According to a survey by an American Christian clothing line, Datomana over a decade ago, the Christian clothing industry generated a whooping $4.5 billion from sales in one fiscal year. The report also showed that the industry was patronized mostly young adults and teenagers.
As at the year 2012, there were already hundreds of dedicated Christian clothing lines due to the massive cash flow and fewer players in the industry. Thousands of fashion startups considered it as a viable market due to the clusters of Christian communities around the world.
We’re here in 2017, and the trend hasn’t changed much in the United States. However, in Nigeria, there is no carved out niche for dedicated Christian clothing lines in Nigeria’s vast fashion industry. This makes it a fallow ground.
- The 2010 census in Nigeria revealed that Nigeria has a growing Christian community which accounted for 49.3% of the 140 million population. Today, the figure has risen beyond the threshold of 180 million, wherein more than 90 million are Christians by religion. Statistics also shows that Nigeria is a very religious country and the belief in God is at the apex. The potential customers are numerous.

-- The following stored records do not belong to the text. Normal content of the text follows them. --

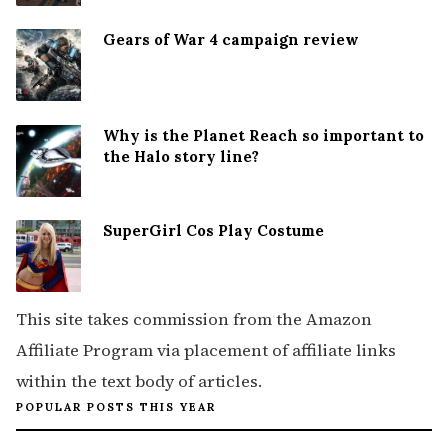
Gears of War 4 campaign review
Why is the Planet Reach so important to
the Halo story line?
SuperGirl Cos Play Costume
This site takes commission from the Amazon
Affiliate Program via placement of affiliate links
within the text body of articles.
POPULAR POSTS THIS YEAR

- In 2015, Nigeria’s Textile and Leather industry (a major source of raw materials for the fashion industry) jointly produced goods worth $2.31 billion which accounts for 21.7% of revenue generate in the country’s manufacturing industry that year. The viability of the industry is not in question. The figures has increased drastically amidst poor economic challenges.
- Government policies towards the textile and allied industries is very favourable of late. As part of strategies to promote these industries, the federal government launched the “National Cotton, Textile and Garment Enterprise Policy”. This policy provided a suitable playing ground and has increased the number of foreign investors in the fashion industry drastically.
- Investors who choose to import machinery, equipment and other raw materials like dyes, chemicals, spares etc that are relevant to the textile or fashion industry will not be charged any import duty. Such imports will have VAT free period of 2 years within the time frame of 2015 and 2019.
- All textile manufactures in Nigeria are currently benefiting a tax free period which started from 2015 till date.
- In spite of the gross Government intervention to promote Made-In-Nigeria wears, many investors are yet to capture the Christian clothing industry that is still wandering in the open, compared to other fashion industries that are already saturated.
- Fashion is a way of exhibiting one’s identity. Millions of Nigerian youths will gladly to do that daily by flying Jesus branded wears.
- Anyone who decides to start such a line on a large scale will be ushered into a very monopolistic market, where he will be the major player.
- In the Eastern part of Nigeria the rush for customized Christian T-shirts is high. Everyone just wants to try them out. People travel far to get their wears branded. That notwithstanding, there is no major DEDICATED printing company that’s into it.
- Several christian organisations hold annual conferences where uniforms are mandatory. Most often that not, poorly customised polos, printed baseball caps and jeans are used for such conferences. This accounts for more than 60% of the customised clothing’s produced in the country annually.
- There is high level mediocrity in the Nigerian market. Anything goes. We’ve celebrated inferiority for a long time. This makes the market viable for anyone or firm with high quality products.
- Poor modesty in the Nigerian fashion industry is also a good boost. Most Christian families have resorted to buying “Ankara” materials for their children in a bid to dissociate them from the seemingly immodest fashion industry. Yea, I know such a family. Families like this will welcome any #Jesus branded clothing with open arms.
- There is a local market for some of the raw materials.
- There is currently no competition. Most fashion designers that produce customised Christian wears do that only on demands. They don’t have an established brand name solely for such wears.
- Your creativity will also give you a deep root in the industry. I’ve got crazy thoughts and my fashion sense is weird. I will really rock an Ankara that has an embroidered cross at the breast pocket or a Jacket with a lucid Christian inscription on the lapel. A clothing line that can consistently produce a variety of such has won my heart.
These reasons may not be enough, but they are pointers towards a potentially right direction.